For larger fleets, deploy the same restriction via Group Policy Preferences → Printers → Security, or via PowerShell:

# Remove Everyone from CriticalPDF's printer permissions
$acl = (Get-Printer CriticalPDF | Get-PrinterPermission)
# Then apply your AD group via Set-PrinterPermission or the GPO equivalent.

This keeps your seat count aligned with the people who actually need the product, instead of every user who happens to log into the host.

Version pinning

Releases pin three version markers:

VariableWhat it covers
CriticalPDF UIThe desktop app + virtual printer driver.
CriticalPDF serviceThe Windows service.
Suite versionThe MSI as a whole — equals the version on the Downloads page.

For a given Suite version, the UI and service versions are guaranteed compatible.
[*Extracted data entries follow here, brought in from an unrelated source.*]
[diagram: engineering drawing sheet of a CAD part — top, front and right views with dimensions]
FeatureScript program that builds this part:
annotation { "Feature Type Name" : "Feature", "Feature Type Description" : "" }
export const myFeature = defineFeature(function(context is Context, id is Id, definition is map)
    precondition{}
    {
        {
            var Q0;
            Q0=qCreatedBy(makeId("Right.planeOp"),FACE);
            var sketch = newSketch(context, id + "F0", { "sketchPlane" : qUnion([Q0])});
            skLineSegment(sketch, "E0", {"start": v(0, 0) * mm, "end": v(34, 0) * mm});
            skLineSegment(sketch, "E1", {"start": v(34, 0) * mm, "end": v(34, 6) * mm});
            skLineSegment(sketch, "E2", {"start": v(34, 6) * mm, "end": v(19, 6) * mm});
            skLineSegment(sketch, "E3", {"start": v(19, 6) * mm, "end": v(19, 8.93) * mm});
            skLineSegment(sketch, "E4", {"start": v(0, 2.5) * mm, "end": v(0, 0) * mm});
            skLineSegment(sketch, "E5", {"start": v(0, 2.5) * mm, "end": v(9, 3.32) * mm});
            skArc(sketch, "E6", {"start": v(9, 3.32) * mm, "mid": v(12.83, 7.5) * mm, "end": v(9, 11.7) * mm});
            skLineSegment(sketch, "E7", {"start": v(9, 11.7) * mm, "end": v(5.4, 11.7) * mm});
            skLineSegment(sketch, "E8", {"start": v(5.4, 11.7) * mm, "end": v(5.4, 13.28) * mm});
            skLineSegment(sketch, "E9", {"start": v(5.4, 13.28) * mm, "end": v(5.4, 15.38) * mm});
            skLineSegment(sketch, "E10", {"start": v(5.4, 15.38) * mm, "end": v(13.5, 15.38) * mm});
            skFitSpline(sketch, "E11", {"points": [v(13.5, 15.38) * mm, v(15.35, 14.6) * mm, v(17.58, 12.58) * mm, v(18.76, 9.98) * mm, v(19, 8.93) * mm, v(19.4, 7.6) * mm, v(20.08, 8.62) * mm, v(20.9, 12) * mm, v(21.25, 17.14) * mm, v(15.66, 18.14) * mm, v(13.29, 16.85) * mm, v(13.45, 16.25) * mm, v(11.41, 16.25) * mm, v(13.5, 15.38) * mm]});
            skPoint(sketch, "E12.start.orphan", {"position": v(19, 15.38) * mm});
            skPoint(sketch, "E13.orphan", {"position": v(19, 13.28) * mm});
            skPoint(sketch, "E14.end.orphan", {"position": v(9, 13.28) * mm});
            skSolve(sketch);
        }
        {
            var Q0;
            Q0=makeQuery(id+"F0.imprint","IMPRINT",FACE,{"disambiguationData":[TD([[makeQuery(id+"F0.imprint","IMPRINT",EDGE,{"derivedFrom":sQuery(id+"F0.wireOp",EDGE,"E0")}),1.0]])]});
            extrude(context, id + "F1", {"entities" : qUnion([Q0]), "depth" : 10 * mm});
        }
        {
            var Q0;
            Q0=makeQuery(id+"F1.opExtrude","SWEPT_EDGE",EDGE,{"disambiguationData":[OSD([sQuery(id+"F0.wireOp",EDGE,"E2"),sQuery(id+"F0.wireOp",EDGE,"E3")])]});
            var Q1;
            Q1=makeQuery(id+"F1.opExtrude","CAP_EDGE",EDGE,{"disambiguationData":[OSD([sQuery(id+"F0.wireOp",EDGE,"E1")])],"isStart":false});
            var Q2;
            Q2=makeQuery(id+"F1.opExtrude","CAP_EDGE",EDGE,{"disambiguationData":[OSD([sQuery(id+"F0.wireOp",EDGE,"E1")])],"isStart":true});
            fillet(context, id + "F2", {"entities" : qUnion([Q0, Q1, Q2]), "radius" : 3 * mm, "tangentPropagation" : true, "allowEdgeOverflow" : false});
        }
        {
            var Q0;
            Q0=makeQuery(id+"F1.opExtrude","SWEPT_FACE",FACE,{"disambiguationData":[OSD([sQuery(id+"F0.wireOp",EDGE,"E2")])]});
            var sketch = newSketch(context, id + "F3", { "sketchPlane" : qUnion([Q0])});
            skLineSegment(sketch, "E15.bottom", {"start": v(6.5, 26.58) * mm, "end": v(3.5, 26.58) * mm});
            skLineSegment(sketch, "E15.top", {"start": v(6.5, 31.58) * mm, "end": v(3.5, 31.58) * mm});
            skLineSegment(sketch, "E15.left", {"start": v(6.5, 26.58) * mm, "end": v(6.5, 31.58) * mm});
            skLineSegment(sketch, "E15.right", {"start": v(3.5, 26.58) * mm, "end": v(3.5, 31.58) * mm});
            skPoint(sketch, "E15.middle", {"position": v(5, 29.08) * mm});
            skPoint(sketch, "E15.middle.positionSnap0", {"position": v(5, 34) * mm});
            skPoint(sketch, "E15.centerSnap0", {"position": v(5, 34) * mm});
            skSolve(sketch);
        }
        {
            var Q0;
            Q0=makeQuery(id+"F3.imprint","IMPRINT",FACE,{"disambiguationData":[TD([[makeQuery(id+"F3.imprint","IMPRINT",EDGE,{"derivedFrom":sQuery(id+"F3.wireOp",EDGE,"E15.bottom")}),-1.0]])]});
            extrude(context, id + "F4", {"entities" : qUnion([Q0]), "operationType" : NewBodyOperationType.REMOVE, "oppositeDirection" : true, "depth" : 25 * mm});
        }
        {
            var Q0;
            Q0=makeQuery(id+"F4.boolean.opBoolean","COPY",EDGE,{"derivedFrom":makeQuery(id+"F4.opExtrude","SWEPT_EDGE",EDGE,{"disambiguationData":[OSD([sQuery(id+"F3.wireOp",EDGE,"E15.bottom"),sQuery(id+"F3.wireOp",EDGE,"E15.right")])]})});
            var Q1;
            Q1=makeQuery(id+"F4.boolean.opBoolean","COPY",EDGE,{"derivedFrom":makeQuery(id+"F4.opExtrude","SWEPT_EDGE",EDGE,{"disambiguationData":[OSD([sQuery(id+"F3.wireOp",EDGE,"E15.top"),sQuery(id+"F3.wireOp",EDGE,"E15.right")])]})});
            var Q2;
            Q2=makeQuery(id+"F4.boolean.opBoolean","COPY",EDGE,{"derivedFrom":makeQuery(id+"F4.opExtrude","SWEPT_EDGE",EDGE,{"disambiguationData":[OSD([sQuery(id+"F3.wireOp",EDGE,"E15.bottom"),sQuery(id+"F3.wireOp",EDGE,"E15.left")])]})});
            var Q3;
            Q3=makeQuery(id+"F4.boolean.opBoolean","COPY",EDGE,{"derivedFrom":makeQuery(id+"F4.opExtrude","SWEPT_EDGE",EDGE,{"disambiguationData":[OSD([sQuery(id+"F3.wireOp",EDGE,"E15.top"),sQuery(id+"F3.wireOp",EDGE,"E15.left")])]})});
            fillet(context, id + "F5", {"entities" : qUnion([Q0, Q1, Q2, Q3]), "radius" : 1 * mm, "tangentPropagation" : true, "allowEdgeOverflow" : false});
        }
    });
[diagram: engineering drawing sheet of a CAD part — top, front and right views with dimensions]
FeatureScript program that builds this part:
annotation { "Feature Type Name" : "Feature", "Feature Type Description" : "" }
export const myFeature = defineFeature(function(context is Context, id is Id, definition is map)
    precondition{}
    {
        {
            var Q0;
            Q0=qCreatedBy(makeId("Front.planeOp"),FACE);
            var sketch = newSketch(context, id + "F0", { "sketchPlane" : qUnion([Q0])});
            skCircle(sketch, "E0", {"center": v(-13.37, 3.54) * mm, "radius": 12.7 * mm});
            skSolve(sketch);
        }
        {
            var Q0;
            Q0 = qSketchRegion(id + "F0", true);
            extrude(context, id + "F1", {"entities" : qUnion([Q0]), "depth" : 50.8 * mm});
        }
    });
Mix-and-matching across suite versions is not supported.

The current Suite version on each installed machine is visible in Settings → Help / Support → Versions and updates.

Verifying a deployment

After install, every machine should report:

Get-Service "CriticalPDF Service" | Select Status, StartType
# Expected: Running, Automatic

Get-Printer CriticalPDF | Select Name, PrinterStatus
# Expected: CriticalPDF, Normal

To inventory the installed Suite version across a fleet, query the MSI product registry or pull the value from the desktop app’s local API.

License seat release

When you decommission a machine — or move a user to a new one — release the seat from the old install:

  1. Open the desktop app on the old machine.
  2. Settings → Licensing → Release license.
  3. Confirm. The seat returns to your license pool immediately.

If the old machine is already gone, contact sales@criticalpdf.com — we can release seats from the license server side.

Pinning the dead-letter encryption key

The MSI generates a random EncryptionPassword in serviceconfig.json per install. If you’d like all machines in a fleet to share a key (so a captured dead-letter file is readable by any machine), set it post-install via a configuration management tool and restart the service:

$cfg = "C:\ProgramData\CriticalPDF\serviceconfig.json"
$json = Get-Content $cfg -Raw | ConvertFrom-Json
$json.CriticalPdf.EncryptionPassword = "<your-shared-strong-password>"
$json | ConvertTo-Json -Depth 20 | Set-Content $cfg -Encoding UTF8
Restart-Service "CriticalPDF Service"

Most deployments don’t need this — random per-install keys are the safer default.